- _Exercise objective_: Pick up the interview with Shiv Khera on motivation and continue it past its final sentence.

People listen to a motivational speaker, get charged for an hour and then head back to their routine. There are hardly a few who are truly inspired to change. Why is that so?

There are some people who implement these things. Pretty much most of them walk away with a 31-day action plan. Research has shown that it takes 31 days of conscious effort to make or break a habit. That means, if one practices something consistently for 31 days, on the 32nd day it does become a habit. Information has been internalised into behavioural change, which is called transformation. Unless the behaviour changes, learning has not taken place, it only remains as information.

Again, research shows that 70 per cent of the information is lost after 48 hours. In school, the teachers always ask the children to revise their lessons that very night. If a lesson is revised twice or thrice within 48 hours, then the retention capacity goes up by 70 per cent. But again, just like our bodies need food everyday, our minds also need positive thoughts everyday.

Why was your political stint so brief? (Shiv Khera stood in the 2004 general elections as an independent candidate from the South Delhi parliamentary constituency, but got only 1 per cent votes. He has also been an active supporter of the anti-reservation movement, specially ‘Youth For Quality’, the movement by medical students of AIIMS in 2006.)

I pulled out around two years ago, because it became too stressful for me both physically and financially. I was not in a position to make it a full-time profession for myself. Though I met some wonderful people in the process who had put a lot of confidence in me. But somewhere I would say I failed. I will not blame anyone — not even the system! It’s just that maybe I couldn’t provide the right kind of leadership that ought to have been, as I could barely sustain myself.

What do you see in store for this country and its youth?

The only hope that I have is that a good leadership comes out of the youth. Unless that happens, we are heading for major challenges. The only solution to this is to get a very strong national leadership in place.

So, what motivates the motivator?

I think it’s the person’s conviction that really carries a person. I mean what motivates people like Anna Hazare, Netaji, Bhagat Singh…you don’t have any outside motivation, neither is it monetary or financial. What motivates the motivator is the belief in what you do. But keep in mind, false belief is also a belief. If I believe I can’t do it then I won’t be able to do it, and if I have the belief that I can, then I will.

- _Supplied information_:
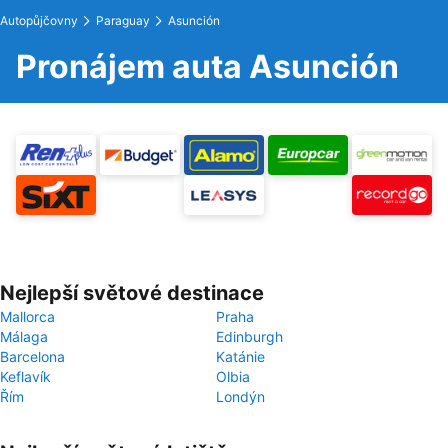
Autopůjčovny
Paraguay
Asunción
Pronájem auta Asunción
Nejlepší světové destinace
Mallorca
Praha
Málaga
Edinburgh
Barcelona
Katánie
Keflavík
Olbia
Řím
Londýn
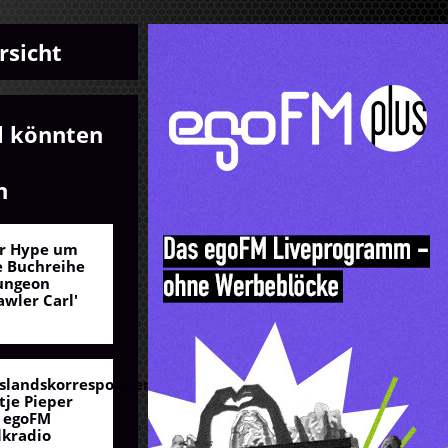
rsicht
l könnten
n
r Hype um
e Buchreihe
ungeon
awler Carl'
slandskorrespondentin
tje Pieper
 egoFM
lkradio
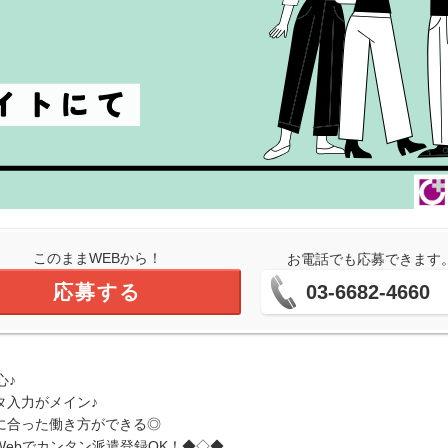
このままWEBから！
お電話でも応募できます
応募する
03-6682-4660
心♪
タ入力がメイン♪
に合った働き方ができる◎
ebでカンタン派遣登録OK！◆◇◆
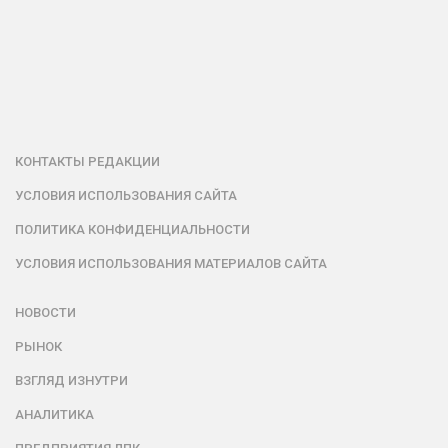
КОНТАКТЫ РЕДАКЦИИ
УСЛОВИЯ ИСПОЛЬЗОВАНИЯ САЙТА
ПОЛИТИКА КОНФИДЕНЦИАЛЬНОСТИ
УСЛОВИЯ ИСПОЛЬЗОВАНИЯ МАТЕРИАЛОВ САЙТА
НОВОСТИ
РЫНОК
ВЗГЛЯД ИЗНУТРИ
АНАЛИТИКА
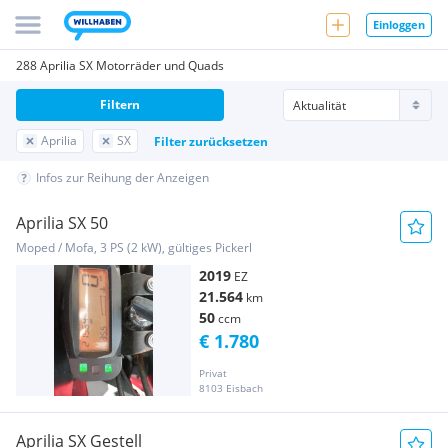
Einloggen
288 Aprilia SX Motorräder und Quads
Filtern
Aprilia
SX
Filter zurücksetzen
Infos zur Reihung der Anzeigen
Aprilia SX 50
Moped / Mofa, 3 PS (2 kW), gültiges Pickerl
2019
EZ
21.564
km
50
ccm
€ 1.780
Privat
8103 Eisbach
Aprilia SX Gestell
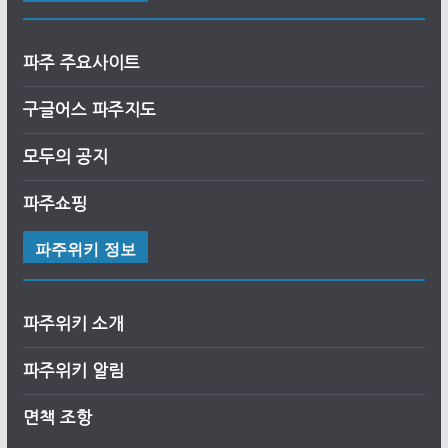
파주 주요사이트
구글어스
파
주
지도
모두의 공지
파주쇼핑
파주위키 정보
파주위키 소개
파주위키 알림
면책 조항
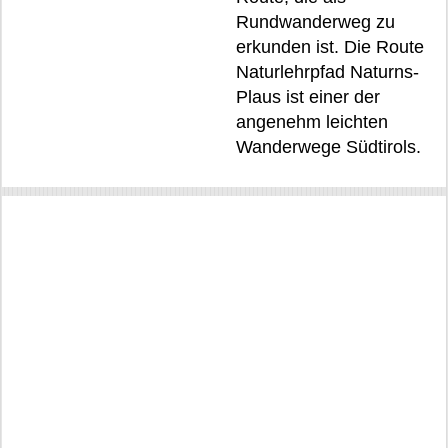
Rundwanderweg zu
erkunden ist. Die Route
Naturlehrpfad Naturns-
Plaus ist einer der
angenehm leichten
Wanderwege Südtirols.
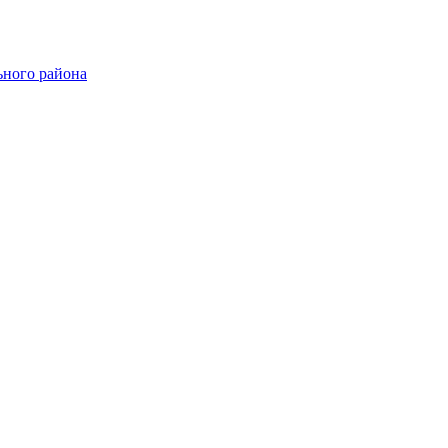
ного района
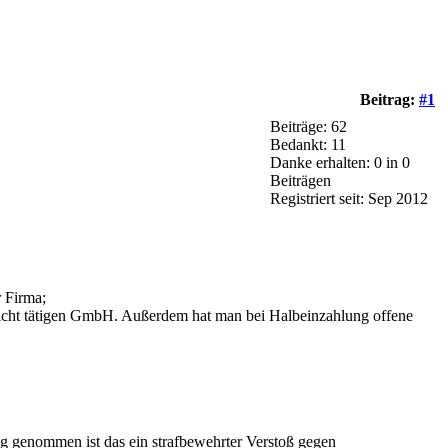
Beitrag:
#1
Beiträge: 62
Bedankt: 11
Danke erhalten: 0 in 0
Beiträgen
Registriert seit: Sep 2012
 Firma;
nicht tätigen GmbH. Außerdem hat man bei Halbeinzahlung offene
eng genommen ist das ein strafbewehrter Verstoß gegen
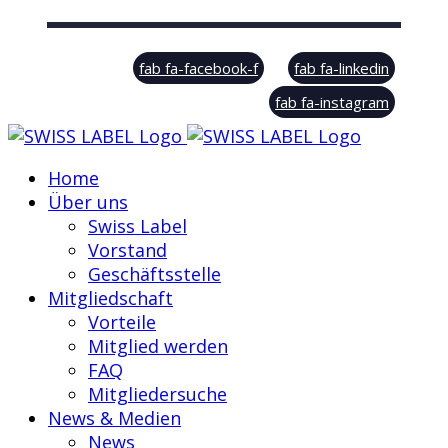
© Swiss Label, All rights reserved
fab fa-facebook-f
fab fa-linkedin
fab fa-instagram
Home
Über uns
Swiss Label
Vorstand
Geschäftsstelle
Mitgliedschaft
Vorteile
Mitglied werden
FAQ
Mitgliedersuche
News & Medien
News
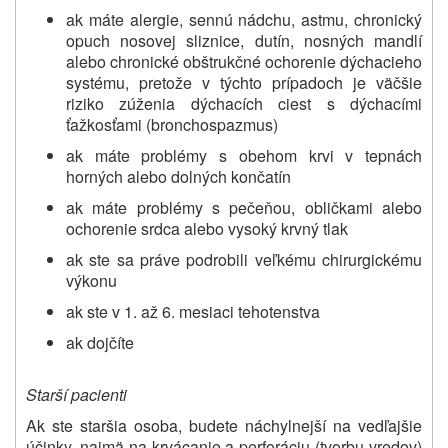
ak máte alergie, sennú nádchu, astmu, chronický
opuch nosovej sliznice, dutín, nosných mandlí
alebo chronické obštrukčné ochorenie dýchacieho
systému, pretože v týchto prípadoch je väčšie
riziko zúženia dýchacích ciest s dýchacími
ťažkosťami (bronchospazmus)
ak máte problémy s obehom krvi v tepnách
horných alebo dolných končatín
ak máte problémy s pečeňou, obličkami alebo
ochorenie srdca alebo vysoký krvný tlak
ak ste sa práve podrobili veľkému chirurgickému
výkonu
ak ste v 1. až 6. mesiaci tehotenstva
ak dojčíte
Starší pacienti
Ak ste staršia osoba, budete náchylnejší na vedľajšie
účinky, najmä na krvácanie a perforáciu (tvorbu vredov)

- _Task answer_:
Finally, what motivation would you prescribe for Calcutta?

Oh Calcutta (smiles)… I was born in Bihar and would keep coming to Calcutta because we had coal mines in various places. So Calcutta is not new to me from that perspective. But I think what we need in Calcutta is probably some good vitality. We need to see some good infrastructure, we need to get rid of all the poverty around the city. And all this can only take place when the growth that is happening in the business community comes up and for once if the people start taking pride in their performance. They will then hold themselves accountable to higher standards.

Top sellers

You Can Win

[Macmillan India, Rs 365] Khera’s first book, published in 1998. It aimed to inspire positive attitude and personal growth and remains on the best-sellers list till date.

Living With Honour

[Macmillan India, Rs 295] His second book came after a gap of five years and dealt with living an honourable life in a fractured world. An authoritative take, the book became a best-seller within days of its release.

Freedom is not Free

[Macmillan India, Rs 295] This was penned by Khera when he was completely fed-up with the country’s poor state. It is his call to his countrymen to pick up the cudgels to reform society. Published right before his break into the Indian political system.

You Can Sell

[Westland, Rs 275] The latest by Shiv Khera brings forward time-tested principles that would make a successful sales professional.